Peppers kick into high gear, watering required.

All these vegetables are grown from seed.

Cherry tomatoes, sweet and hot peppers, Swiss chard, Padron peppers, bell and, Anaheim.

Peppers, growing in the garden or in containers, do better when the weather gets cooler.

Padron, little one inch long peppers, could be called surprise peppers. Or, Russian Roulette peppers. These are a mild tasty pepper. Most of the time. But now and then, WOW! you get a hot one.

Randomly Hot

Blistered Padron Peppers

2 tablespoons olive oil
1 pound Padrón or shishito peppers
Course sea salt

Heat large skillet over high heat, add 1 tablespoon oil. Add half of the peppers, tossing to cook until peppers are softened and blistered. You may cook in multiple batches in a single layer, not over crowding.
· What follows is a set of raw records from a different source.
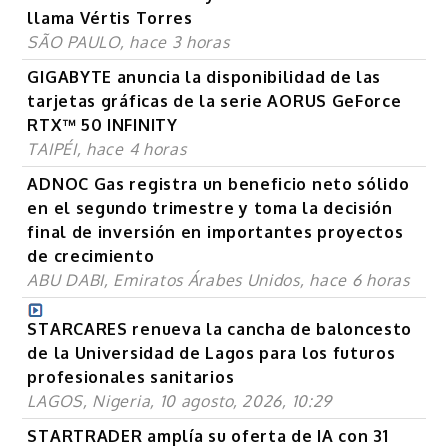
llama Vértis Torres
SÃO PAULO, hace 3 horas
GIGABYTE anuncia la disponibilidad de las
tarjetas gráficas de la serie AORUS GeForce
RTX™ 50 INFINITY
TAIPÉI, hace 4 horas
ADNOC Gas registra un beneficio neto sólido
en el segundo trimestre y toma la decisión
final de inversión en importantes proyectos
de crecimiento
ABU DABI, Emiratos Árabes Unidos, hace 6 horas
STARCARES renueva la cancha de baloncesto
de la Universidad de Lagos para los futuros
profesionales sanitarios
LAGOS, Nigeria, 10 agosto, 2026, 10:29
STARTRADER amplía su oferta de IA con 31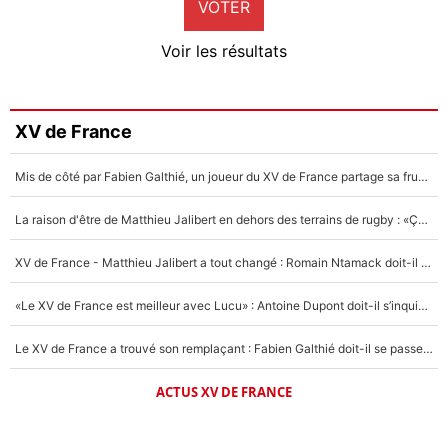
VOTER
Neal Maupay
4%
Voir les résultats
Amine Harit
3%
Faris Moumbagna
XV de France
4%
Mis de côté par Fabien Galthié, un joueur du XV de France partage sa frustration : «ils ne me l’ont pas dit tout de suite»
Un autre joueur
5%
La raison d'être de Matthieu Jalibert en dehors des terrains de rugby : «Ça m'atteint autant que si tu touches à un membre de ma famille»
1625 personnes ont participé aux votes.
XV de France - Matthieu Jalibert a tout changé : Romain Ntamack doit-il s’inquiéter pour sa place à un an de la Coupe du monde ?
«Le XV de France est meilleur avec Lucu» : Antoine Dupont doit-il s’inquiéter pour sa place ?
Le XV de France a trouvé son remplaçant : Fabien Galthié doit-il se passer d'Antoine Dupont ?
ACTUS XV DE FRANCE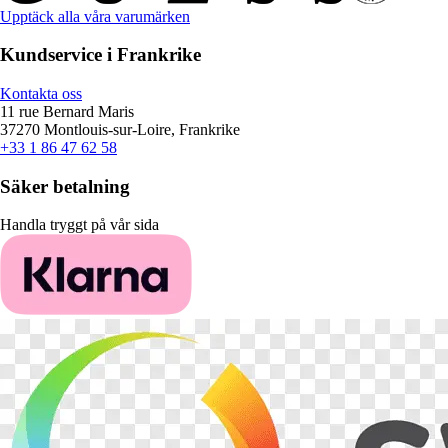
Upptäck alla våra varumärken
Kundservice i Frankrike
Kontakta oss
11 rue Bernard Maris
37270 Montlouis-sur-Loire, Frankrike
+33 1 86 47 62 58
Säker betalning
Handla tryggt på vår sida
Empty skillet onto a warmed platter, add half the salt. Repeat, blistering the rest of the peppers in more hot oil. Add more salt. Serve right away.

Black Bell Peppers

There is a big color choice of bell peppers in the garden. Red, yellow, green, purple, milk chocolate color and these beautiful black peppers. The plants are loaded with medium-sized thick-walled sweet peppers.

All the bell peppers taste alike, some bigger or thicker. Regardless of color, peppers not eaten fresh are chopped or cut into strips and frozen for winter use. Freeze chopped peppers in a single layer on a cookie sheet. Once frozen, pop peppers into a heavy zip lock bag and return to freezer. Easy to do.

Cherry tomatoes

Pickled cherry tomatoes with rosemary and thyme.

Cherry tomatoes are the first to ripen in the summer. As full-sized tomatoes come on, the cherries just keep producing until frost.

I dehydrate most of them, making sun-dried tomatoes. These little jelly jars are filled with tomatoes, rosemary, thyme, vinegar and salt. These pickled cherry tomatoes will be served on appetizer trays or anti pasta platters.

Peppermint Stick Chard

This chard is heat tolerant and pretty enough to be in flower containers or planted in the garden. I use chard leaves like spinach in casserole dishes, vegetable lasagna, of enchiladas.

Stems can be pickled like Jardiniere. I just pop the stems in an empty jar of pickle juice after I’ve eaten all the Jardiniere. The chard stems become a crispy refrigerator pickle in a couple of days.